All write paths (`run`, `stream`, `write`) try IPC to the IDE plugin when `.agent-doc/patches/` exists (plugin installed) and `--force-disk` is not set. IPC writes a JSON patch file to `.agent-doc/patches/<hash>.json`; the IDE plugin applies it via Document API (preserving cursor, undo stack, no "externally modified" dialog) and deletes the file as ACK. On IPC timeout (2s), exits with code 75 (`EX_TEMPFAIL`) instead of falling back to disk write. Use `agent-doc write --force-disk` to bypass IPC and write directly to disk.

- `try_ipc()` — component-level patches for template/stream documents
- `try_ipc_full_content()` — full document replacement for inline-mode documents
- Both are safe to call unconditionally; they return `false` immediately if `.agent-doc/patches/` does not exist

**Key files:** `crdt.rs` (CRDT foundation), `merge.rs` (CRDT merge path), `stream.rs` (command),
`agent/streaming.rs` (StreamingAgent trait + chunk parser), `agent/claude.rs` (streaming impl)

**Reactive file-watching:** CRDT-mode documents (`resolved.is_crdt()`) get reactive file-watching (zero debounce) from the watch daemon.

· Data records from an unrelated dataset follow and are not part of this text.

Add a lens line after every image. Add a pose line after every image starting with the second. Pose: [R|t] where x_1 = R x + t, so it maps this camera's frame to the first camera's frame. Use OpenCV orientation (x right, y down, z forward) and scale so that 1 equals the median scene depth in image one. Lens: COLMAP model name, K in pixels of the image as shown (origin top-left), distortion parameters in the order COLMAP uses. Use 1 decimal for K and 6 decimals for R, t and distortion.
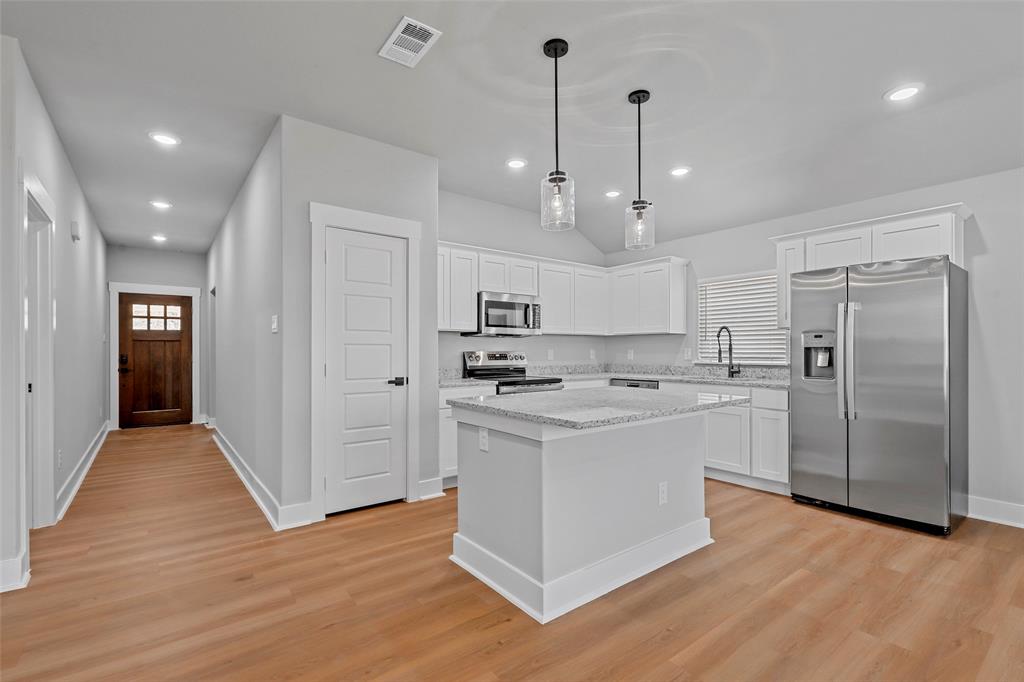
lens RADIAL K [[463.4, 0, 512.3], [0, 463.4, 349.2], [0, 0, 1]] dist [-0.002787, -0.000228]
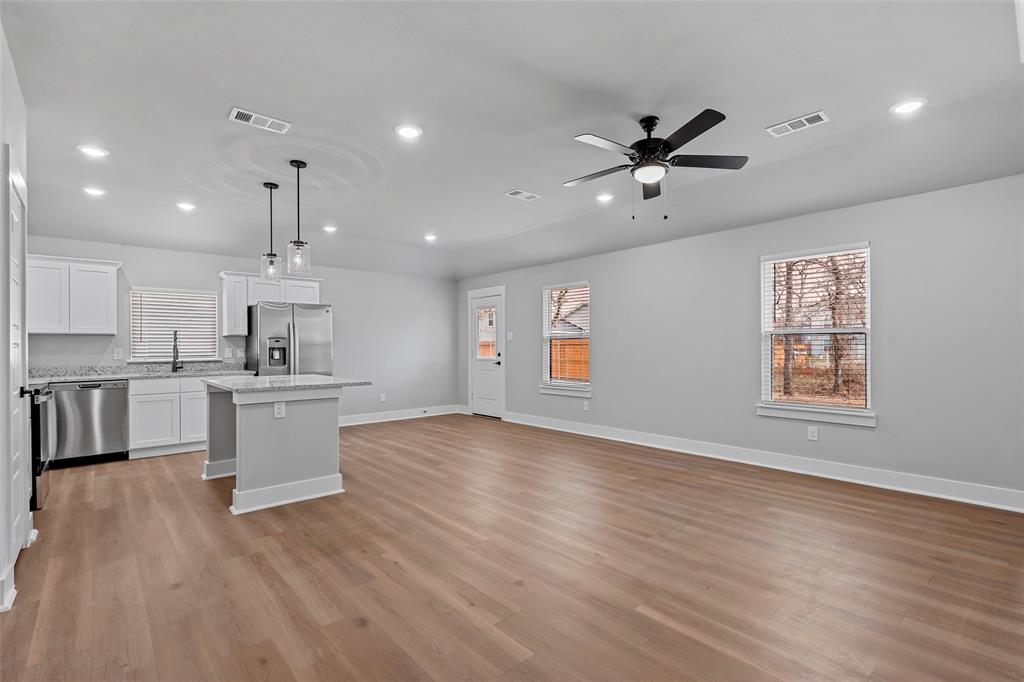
lens RADIAL K [[463.4, 0, 512.0], [0, 463.4, 344.8], [0, 0, 1]] dist [-0.002787, -0.000228]
pose [[-0.067047, 0.004868, 0.997738, -1.239856], [0.005592, 0.999974, -0.004503, -0.002380], [-0.997734, 0.005277, -0.067072, 0.281147]]
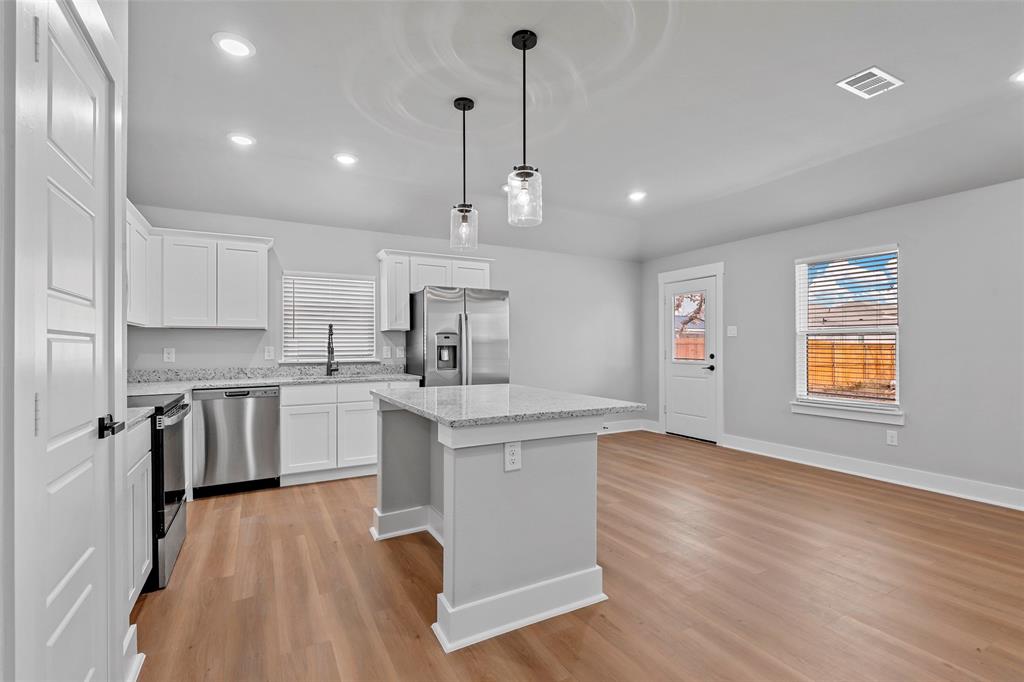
lens RADIAL K [[463.4, 0, 513.2], [0, 463.4, 343.4], [0, 0, 1]] dist [-0.002787, -0.000228]
pose [[0.159334, 0.007255, 0.987198, -0.685804], [0.002291, 0.999968, -0.007718, -0.000442], [-0.987222, 0.003491, 0.159312, 0.679039]]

The `WatchEntry` has a `reactive: bool` field set by `discover_entries()` for CRDT docs. Reactive paths are tracked in a `HashSet<PathBuf>` and use `Duration::ZERO` for the debounce check, enabling instant re-submit on file change.

**One session per document:** Each `agent-doc stream` spawns its own Claude CLI process.
Multiple documents stream in parallel via separate tmux panes.

**CRDT state storage:** `.agent-doc/crdt/<hash>.yrs` — persisted after each stream for
subsequent merges. Compacted via `agent-doc compact` to GC tombstones.

## Domain Ontology

agent-doc extends the existence kernel vocabulary (defined in `~/.claude/philosophy/src/`) with domain-specific terms. See the full ontology table in [README.md](README.md#domain-ontology).